Sonic the Hedgehog Boom

Hacker combines one of the best Sonic games with arguably the worst one

For the uninitiated, there are two things that Sonic the Hedgehog loves above all else: running really fast and collecting rings. The latter is such an integral part of the anthropomorphic blue hedgehog’s life that without just one, by simply touching him, he’ll die. This love affair is the primary subject of a new take on the original Sonic the Hedgehog (1991).

Using a process called ROM hacking, allowing for the alteration of a game’s graphics, levels, musics and, in this case, dialogue, hacker Victor “VAdaPEGA” Araújo has combined Sonic the Hedgehog with the game Sonic Boom: Rise of Lyric (2014). The former of which is one of the most influential and famous videogames of all time, successfully cementing Sonic as a cultural icon. The latter of which is notorious for being extremely bad and one of the worst selling games in the series’ 25 year history.
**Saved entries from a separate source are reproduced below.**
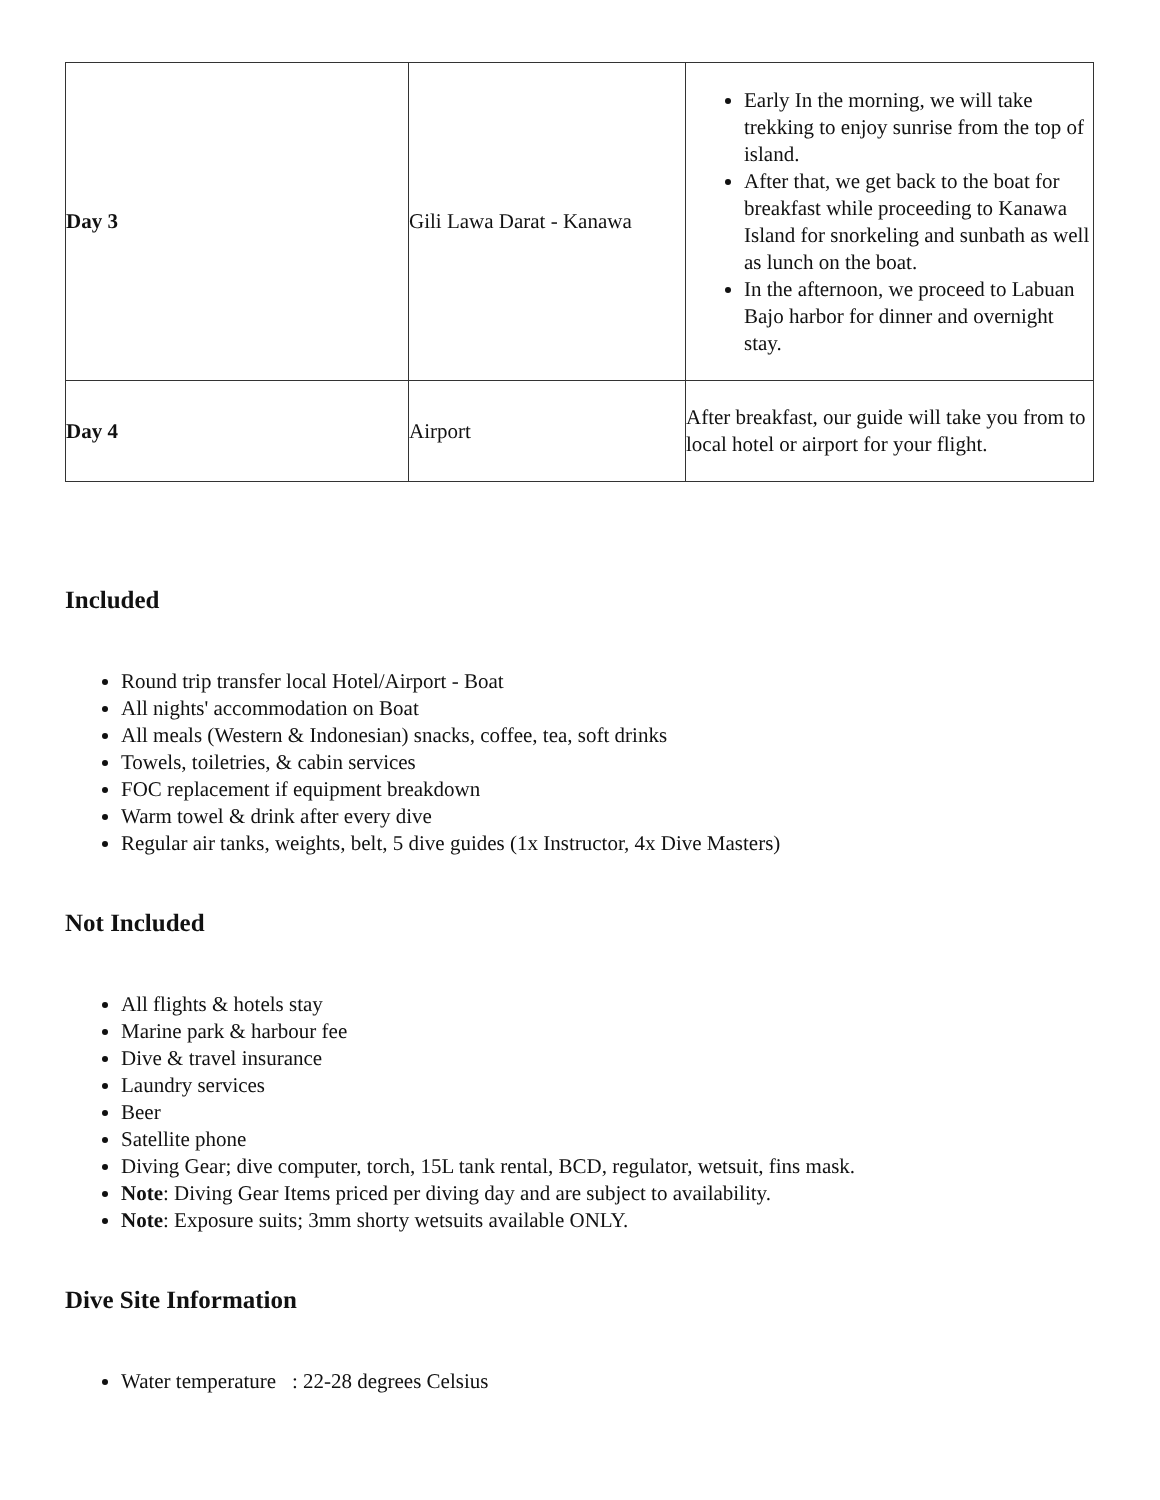| Day 3 | Gili Lawa Darat - Kanawa | Early In the morning, we will take trekking to enjoy sunrise from the top of island. After that, we get back to the boat for breakfast while proceeding to Kanawa Island for snorkeling and sunbath as well as lunch on the boat. In the afternoon, we proceed to Labuan Bajo harbor for dinner and overnight stay. |
| Day 4 | Airport | After breakfast, our guide will take you from to local hotel or airport for your flight. |
Included
Round trip transfer local Hotel/Airport - Boat
All nights' accommodation on Boat
All meals (Western & Indonesian) snacks, coffee, tea, soft drinks
Towels, toiletries, & cabin services
FOC replacement if equipment breakdown
Warm towel & drink after every dive
Regular air tanks, weights, belt, 5 dive guides (1x Instructor, 4x Dive Masters)
Not Included
All flights & hotels stay
Marine park & harbour fee
Dive & travel insurance
Laundry services
Beer
Satellite phone
Diving Gear; dive computer, torch, 15L tank rental, BCD, regulator, wetsuit, fins mask.
Note: Diving Gear Items priced per diving day and are subject to availability.
Note: Exposure suits; 3mm shorty wetsuits available ONLY.
Dive Site Information
Water temperature : 22-28 degrees Celsius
The amalgamation of the two, appropriately named Sonic the Hedgehog Boom (2016), is something of a vinegar-flavored cake.

Araújo told me he got involved with ROM hacking in 2010 as a way to pass time during school, creating a couple of “awful” Mario hacks. “When I moved onto the Sonic hacks,” he explained, “things got a lot easier since everything has in-depth documentation of how to change practically anything, practically anyone can take it and turn it into their own Sonic hack.”

The biggest addition to Sonic the Hedgehog in Araújo’s ROM hack is dialogue ripped straight from Rise of Lyric, largely about collecting rings. As Sonic runs through each level, he shouts quips such as “It’s like they’re drawn to me!” And “You can never have too many rings!” Which, for Sonic, is probably true. Uploaded by the YouTube channel Razor & Zenon, a channel dedicated to hacked Sonic games, Araújo’s video is a 30-minute walkthrough of the entirety of Sonic the Hedgehog Boom. It’s fairly humorous, and largely maddening, listening to Sonic talk about rings ad nauseam.

“It’s like they’re drawn to me!”

Araújo explained there is a large community around Sonic hacks. Two communities he frequents are Sonic Retro and Sonic Stuff Research Group. “There are projects in the community with really impressive achievements, so please check them out,” he said.

Never expecting his hacks to receive this much attention, Araújo doesn’t have a lot of his work easily accessible for any interested. But a few videos can be found at his personal YouTube channel, including more Sonic hacks, as well as hacks of games such as The Binding of Isaac (2011) and Mario 64 (1996).